Mike, I think you are mistaking me for someone who knows what they are
talking about.

Seriously, though, I read a NACA report from the LARC site a while back
describing an experiment with fairings on a high wing aircraft. I can't
remember all the particulars, and a quick search just now proved
fruitless, but I remember that they realized significant speed gains
with increased fairing sizes. In my *opinion*, the more fairing you can
get the better.

Consider the right wing. The problem with intersection drag is that you
have the air being compressed both from the left off of the fuselage and
up from the wing. Down there in the corner, the poor air doesn't know
which way to go. So like FEMA or a southern city mayor, it chooses to
spin around in circles. We call these vortices, and they eat up a lot
of energy without producing anything. A fairing, even a small one, will
help direct the air, and stop the spinning, at least partly.

Tell you what, Mike, why don't you try and experiment? Roll up a few
sheets of newspaper for filler, and temporarily duct tape in a 3"
fairing. Fly the plane and measure the before and after speeds. It
would make a nice Sport Aviation article.

--
This is by far the hardest lesson about freedom. It goes against
instinct, and morality, to just sit back and watch people make
mistakes. We want to help them, which means control them and their
decisions, but in doing so we actually hurt them (and ourselves)."

Thanks. I will try the experiment this winter (or at least I intend to try
it ). In addition to the Helio, I have a MU-2 which has large radius
fairings between the wing and fusilage. On the right side of the Helio
there is plenty of room for the fairing to come down the side of the
fusilage before it reaches the window but on the left side the door
restricts the fairing size. It is surprising to me that Helio left the area
unfaired.

Mike

"Ernest Christley" wrote in message
om...
Mike Rapoport wrote:
Eanest:

How about a related question? On my Helio Courier the fusilage/wing
intersection is slightly less than 90deg. The intersection looks like an
aerodynamic disaster. How much drag would be eliminated with a fairing
than can only come down the fusilage three inches? How about a two part
fairing (one part would be on the door) that could come down 6 inches?
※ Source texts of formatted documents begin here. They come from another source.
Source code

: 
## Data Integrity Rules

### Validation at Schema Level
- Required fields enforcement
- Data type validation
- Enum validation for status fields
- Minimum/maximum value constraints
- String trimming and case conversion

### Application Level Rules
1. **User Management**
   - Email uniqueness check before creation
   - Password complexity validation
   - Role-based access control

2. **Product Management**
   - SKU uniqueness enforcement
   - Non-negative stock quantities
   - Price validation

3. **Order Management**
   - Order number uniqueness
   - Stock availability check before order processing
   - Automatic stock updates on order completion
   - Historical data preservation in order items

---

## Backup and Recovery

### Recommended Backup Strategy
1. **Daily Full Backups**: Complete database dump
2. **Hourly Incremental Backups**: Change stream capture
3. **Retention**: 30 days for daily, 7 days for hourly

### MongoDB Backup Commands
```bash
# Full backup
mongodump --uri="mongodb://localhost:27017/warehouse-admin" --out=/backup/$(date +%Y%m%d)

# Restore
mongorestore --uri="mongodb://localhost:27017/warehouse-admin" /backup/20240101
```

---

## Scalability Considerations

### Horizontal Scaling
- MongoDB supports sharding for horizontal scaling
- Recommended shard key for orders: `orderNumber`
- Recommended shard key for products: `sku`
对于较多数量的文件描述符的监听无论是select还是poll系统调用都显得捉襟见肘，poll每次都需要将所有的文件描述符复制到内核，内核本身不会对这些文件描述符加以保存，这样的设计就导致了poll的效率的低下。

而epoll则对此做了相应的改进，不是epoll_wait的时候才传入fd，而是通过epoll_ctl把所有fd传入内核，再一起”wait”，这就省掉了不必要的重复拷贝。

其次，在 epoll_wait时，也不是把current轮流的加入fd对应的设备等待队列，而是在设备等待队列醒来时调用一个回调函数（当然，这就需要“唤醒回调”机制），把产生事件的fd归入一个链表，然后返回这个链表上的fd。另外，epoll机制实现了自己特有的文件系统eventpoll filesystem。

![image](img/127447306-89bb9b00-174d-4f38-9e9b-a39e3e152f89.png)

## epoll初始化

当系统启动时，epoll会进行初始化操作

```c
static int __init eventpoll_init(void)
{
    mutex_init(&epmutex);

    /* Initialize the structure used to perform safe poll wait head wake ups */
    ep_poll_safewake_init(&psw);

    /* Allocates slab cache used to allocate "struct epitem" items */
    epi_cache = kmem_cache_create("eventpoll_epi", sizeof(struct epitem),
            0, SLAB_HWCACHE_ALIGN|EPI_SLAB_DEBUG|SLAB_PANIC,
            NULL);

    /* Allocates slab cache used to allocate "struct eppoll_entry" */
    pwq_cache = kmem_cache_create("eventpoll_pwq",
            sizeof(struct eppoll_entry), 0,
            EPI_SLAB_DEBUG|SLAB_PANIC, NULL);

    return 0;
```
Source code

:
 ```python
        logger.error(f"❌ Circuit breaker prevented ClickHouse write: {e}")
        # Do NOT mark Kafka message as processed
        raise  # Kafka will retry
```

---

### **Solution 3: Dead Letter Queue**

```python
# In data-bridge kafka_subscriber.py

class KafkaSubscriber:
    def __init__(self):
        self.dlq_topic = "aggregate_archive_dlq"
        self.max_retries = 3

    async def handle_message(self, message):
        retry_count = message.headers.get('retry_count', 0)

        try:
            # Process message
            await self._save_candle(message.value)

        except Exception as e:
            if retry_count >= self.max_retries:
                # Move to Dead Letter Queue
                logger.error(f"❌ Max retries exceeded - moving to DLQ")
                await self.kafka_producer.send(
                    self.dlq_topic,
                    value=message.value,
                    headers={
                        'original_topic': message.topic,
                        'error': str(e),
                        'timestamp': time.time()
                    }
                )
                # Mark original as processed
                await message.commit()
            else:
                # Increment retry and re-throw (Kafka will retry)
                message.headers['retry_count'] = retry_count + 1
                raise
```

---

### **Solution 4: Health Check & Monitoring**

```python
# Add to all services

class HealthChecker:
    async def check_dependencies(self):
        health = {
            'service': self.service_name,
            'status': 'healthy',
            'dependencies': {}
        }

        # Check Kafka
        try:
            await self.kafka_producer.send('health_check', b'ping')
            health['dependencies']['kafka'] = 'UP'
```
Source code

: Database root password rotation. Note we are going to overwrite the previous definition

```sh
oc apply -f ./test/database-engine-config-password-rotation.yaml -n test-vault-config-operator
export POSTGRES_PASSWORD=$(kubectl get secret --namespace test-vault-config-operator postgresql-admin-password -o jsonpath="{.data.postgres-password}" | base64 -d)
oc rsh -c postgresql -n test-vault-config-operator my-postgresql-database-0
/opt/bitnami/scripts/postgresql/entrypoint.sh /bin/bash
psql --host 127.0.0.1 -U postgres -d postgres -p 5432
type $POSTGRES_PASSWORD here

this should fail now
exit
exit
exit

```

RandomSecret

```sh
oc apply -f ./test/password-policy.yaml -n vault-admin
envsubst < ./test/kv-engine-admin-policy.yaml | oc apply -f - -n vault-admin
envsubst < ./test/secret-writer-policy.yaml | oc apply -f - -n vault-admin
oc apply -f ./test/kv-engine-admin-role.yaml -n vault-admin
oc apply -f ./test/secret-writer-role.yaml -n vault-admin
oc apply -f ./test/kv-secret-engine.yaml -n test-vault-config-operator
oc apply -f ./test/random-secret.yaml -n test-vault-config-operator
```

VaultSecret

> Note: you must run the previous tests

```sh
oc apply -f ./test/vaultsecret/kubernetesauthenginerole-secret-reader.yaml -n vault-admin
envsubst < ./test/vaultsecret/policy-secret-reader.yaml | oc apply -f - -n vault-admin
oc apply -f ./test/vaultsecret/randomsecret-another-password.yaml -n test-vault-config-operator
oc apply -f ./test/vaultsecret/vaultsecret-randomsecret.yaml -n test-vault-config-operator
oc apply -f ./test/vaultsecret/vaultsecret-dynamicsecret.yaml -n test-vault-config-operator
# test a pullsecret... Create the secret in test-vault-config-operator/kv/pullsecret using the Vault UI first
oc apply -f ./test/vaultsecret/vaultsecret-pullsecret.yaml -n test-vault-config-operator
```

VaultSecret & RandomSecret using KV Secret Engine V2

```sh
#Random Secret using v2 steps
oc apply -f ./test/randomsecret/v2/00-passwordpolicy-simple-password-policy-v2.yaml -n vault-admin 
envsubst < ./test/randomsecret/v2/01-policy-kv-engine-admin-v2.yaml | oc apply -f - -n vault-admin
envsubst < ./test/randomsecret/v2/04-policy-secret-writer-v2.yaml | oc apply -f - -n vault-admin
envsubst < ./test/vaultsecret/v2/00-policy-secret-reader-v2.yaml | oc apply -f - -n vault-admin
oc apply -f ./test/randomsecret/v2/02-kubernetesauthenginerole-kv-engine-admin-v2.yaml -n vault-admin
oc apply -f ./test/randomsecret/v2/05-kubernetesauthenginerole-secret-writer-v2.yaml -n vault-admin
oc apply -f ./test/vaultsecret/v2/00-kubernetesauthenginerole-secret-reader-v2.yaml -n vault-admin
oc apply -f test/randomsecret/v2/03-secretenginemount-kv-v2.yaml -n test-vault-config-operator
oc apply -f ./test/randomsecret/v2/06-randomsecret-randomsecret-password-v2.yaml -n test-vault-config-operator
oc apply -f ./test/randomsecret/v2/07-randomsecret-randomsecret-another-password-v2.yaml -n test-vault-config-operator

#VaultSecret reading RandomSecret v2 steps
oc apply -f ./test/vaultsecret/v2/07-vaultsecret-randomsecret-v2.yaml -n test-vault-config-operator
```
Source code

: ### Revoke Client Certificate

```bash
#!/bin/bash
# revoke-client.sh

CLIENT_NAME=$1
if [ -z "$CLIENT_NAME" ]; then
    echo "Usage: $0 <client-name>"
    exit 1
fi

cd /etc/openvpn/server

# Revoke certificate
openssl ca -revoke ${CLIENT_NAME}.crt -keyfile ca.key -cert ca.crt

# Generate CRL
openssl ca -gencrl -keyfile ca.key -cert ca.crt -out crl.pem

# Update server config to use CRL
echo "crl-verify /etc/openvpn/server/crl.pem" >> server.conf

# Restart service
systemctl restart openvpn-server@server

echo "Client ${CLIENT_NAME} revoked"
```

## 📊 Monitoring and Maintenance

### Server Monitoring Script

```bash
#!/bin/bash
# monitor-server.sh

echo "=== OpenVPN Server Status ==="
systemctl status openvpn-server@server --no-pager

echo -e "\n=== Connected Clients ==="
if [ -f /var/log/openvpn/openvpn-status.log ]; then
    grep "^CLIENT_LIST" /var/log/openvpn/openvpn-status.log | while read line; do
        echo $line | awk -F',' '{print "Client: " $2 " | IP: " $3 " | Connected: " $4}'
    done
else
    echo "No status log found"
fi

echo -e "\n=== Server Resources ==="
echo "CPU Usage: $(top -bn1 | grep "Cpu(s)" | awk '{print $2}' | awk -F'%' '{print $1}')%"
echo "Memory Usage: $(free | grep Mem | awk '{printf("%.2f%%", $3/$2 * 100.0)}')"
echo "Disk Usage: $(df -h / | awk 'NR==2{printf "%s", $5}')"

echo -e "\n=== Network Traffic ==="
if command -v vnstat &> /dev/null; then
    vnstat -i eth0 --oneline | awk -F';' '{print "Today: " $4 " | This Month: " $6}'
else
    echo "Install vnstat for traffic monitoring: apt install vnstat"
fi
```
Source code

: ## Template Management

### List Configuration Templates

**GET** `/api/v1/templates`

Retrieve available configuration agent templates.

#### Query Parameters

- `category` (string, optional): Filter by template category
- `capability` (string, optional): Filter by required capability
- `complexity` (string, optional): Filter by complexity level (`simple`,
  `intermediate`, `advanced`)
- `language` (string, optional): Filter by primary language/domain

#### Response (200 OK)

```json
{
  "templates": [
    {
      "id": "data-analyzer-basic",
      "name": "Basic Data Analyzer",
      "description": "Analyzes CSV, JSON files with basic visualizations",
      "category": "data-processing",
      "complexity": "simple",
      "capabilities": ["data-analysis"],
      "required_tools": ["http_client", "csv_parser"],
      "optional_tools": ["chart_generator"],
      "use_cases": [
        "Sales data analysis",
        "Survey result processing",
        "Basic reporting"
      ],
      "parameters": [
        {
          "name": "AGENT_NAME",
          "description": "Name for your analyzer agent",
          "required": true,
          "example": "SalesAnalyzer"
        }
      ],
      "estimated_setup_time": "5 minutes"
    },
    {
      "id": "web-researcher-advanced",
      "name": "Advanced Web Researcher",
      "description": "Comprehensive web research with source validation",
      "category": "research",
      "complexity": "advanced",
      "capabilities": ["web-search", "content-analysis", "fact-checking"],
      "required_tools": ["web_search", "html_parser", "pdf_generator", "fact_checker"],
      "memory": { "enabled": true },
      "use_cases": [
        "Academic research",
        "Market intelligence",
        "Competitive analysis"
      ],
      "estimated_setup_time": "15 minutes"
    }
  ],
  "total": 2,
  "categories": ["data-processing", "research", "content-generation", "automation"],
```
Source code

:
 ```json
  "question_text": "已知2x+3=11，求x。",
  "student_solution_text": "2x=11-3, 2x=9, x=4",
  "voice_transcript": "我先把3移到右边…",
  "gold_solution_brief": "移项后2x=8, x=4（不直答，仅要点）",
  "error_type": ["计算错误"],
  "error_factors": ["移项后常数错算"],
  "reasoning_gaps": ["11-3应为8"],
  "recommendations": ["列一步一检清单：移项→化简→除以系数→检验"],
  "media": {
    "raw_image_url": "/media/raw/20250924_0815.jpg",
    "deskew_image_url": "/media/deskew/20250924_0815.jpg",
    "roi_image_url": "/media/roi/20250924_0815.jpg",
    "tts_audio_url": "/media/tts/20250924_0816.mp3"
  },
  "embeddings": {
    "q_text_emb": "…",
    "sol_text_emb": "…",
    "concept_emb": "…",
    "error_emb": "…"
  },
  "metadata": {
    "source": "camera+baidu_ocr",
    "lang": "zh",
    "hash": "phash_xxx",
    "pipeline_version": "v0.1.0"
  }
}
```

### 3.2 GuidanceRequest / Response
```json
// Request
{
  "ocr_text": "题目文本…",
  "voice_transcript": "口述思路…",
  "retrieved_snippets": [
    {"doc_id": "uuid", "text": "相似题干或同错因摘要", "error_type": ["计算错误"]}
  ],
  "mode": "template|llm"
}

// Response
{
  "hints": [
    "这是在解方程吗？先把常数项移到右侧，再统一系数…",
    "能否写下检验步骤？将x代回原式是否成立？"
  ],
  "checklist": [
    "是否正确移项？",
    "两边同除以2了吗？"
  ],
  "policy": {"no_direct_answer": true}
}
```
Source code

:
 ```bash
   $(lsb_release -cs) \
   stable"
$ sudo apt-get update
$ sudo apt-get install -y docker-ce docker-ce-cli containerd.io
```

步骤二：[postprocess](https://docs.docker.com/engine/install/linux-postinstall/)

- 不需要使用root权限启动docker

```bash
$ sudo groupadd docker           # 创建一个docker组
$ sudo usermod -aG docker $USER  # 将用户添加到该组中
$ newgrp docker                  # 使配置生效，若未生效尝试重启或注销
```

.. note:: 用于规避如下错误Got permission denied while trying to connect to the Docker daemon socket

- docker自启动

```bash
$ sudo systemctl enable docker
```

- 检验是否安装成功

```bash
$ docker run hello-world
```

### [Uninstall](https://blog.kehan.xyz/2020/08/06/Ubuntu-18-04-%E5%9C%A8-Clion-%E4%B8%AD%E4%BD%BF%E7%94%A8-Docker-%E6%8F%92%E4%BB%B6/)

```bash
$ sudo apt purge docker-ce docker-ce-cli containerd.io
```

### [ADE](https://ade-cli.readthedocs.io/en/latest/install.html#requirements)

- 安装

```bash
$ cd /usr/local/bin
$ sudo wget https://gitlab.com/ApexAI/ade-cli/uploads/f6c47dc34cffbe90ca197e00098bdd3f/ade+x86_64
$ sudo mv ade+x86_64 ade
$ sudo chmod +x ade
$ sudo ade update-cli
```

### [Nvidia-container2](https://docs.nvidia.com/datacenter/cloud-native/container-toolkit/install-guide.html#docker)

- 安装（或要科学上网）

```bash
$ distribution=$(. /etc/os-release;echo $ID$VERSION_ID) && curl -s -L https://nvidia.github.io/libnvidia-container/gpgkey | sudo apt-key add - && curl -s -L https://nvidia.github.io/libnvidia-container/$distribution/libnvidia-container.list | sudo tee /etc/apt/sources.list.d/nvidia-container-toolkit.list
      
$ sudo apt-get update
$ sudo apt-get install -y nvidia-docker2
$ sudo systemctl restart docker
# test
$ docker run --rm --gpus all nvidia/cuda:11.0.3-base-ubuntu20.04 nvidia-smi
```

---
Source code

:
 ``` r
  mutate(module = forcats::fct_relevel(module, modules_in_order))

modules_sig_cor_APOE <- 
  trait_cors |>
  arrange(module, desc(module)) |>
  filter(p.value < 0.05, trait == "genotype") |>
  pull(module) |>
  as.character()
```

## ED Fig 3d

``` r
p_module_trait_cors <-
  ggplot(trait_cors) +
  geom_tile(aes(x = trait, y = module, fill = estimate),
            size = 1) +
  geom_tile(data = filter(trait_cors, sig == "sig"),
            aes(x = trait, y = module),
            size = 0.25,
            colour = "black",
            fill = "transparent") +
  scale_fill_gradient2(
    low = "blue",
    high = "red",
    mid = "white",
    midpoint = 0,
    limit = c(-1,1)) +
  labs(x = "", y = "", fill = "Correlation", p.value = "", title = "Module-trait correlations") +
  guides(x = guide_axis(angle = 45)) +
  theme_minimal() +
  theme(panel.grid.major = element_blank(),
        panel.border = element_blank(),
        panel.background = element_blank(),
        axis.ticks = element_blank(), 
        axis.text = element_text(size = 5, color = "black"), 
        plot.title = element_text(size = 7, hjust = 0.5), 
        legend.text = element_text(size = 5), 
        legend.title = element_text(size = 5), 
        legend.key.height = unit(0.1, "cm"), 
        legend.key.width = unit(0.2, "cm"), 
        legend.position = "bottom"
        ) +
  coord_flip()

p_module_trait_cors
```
Mike, I think you are mistaking me for someone who knows what they are
talking about.

Seriously, though, I read a NACA report from the LARC site a while back
describing an experiment with fairings on a high wing aircraft. I can't
remember all the particulars, and a quick search just now proved
fruitless, but I remember that they realized significant speed gains with
increased fairing sizes. In my *opinion*, the more fairing you can get
the better.

Consider the right wing. The problem with intersection drag is that you
have the air being compressed both from the left off of the fuselage and
up from the wing. Down there in the corner, the poor air doesn't know
which way to go. So like FEMA or a southern city mayor, it chooses to
spin around in circles. We call these vortices, and they eat up a lot of
energy without producing anything. A fairing, even a small one, will help
direct the air, and stop the spinning, at least partly.

Tell you what, Mike, why don't you try and experiment? Roll up a few
sheets of newspaper for filler, and temporarily duct tape in a 3" fairing.
Fly the plane and measure the before and after speeds. It would make a
nice Sport Aviation article.

--
This is by far the hardest lesson about freedom. It goes against
instinct, and morality, to just sit back and watch people make
mistakes. We want to help them, which means control them and their
decisions, but in doing so we actually hurt them (and ourselves)."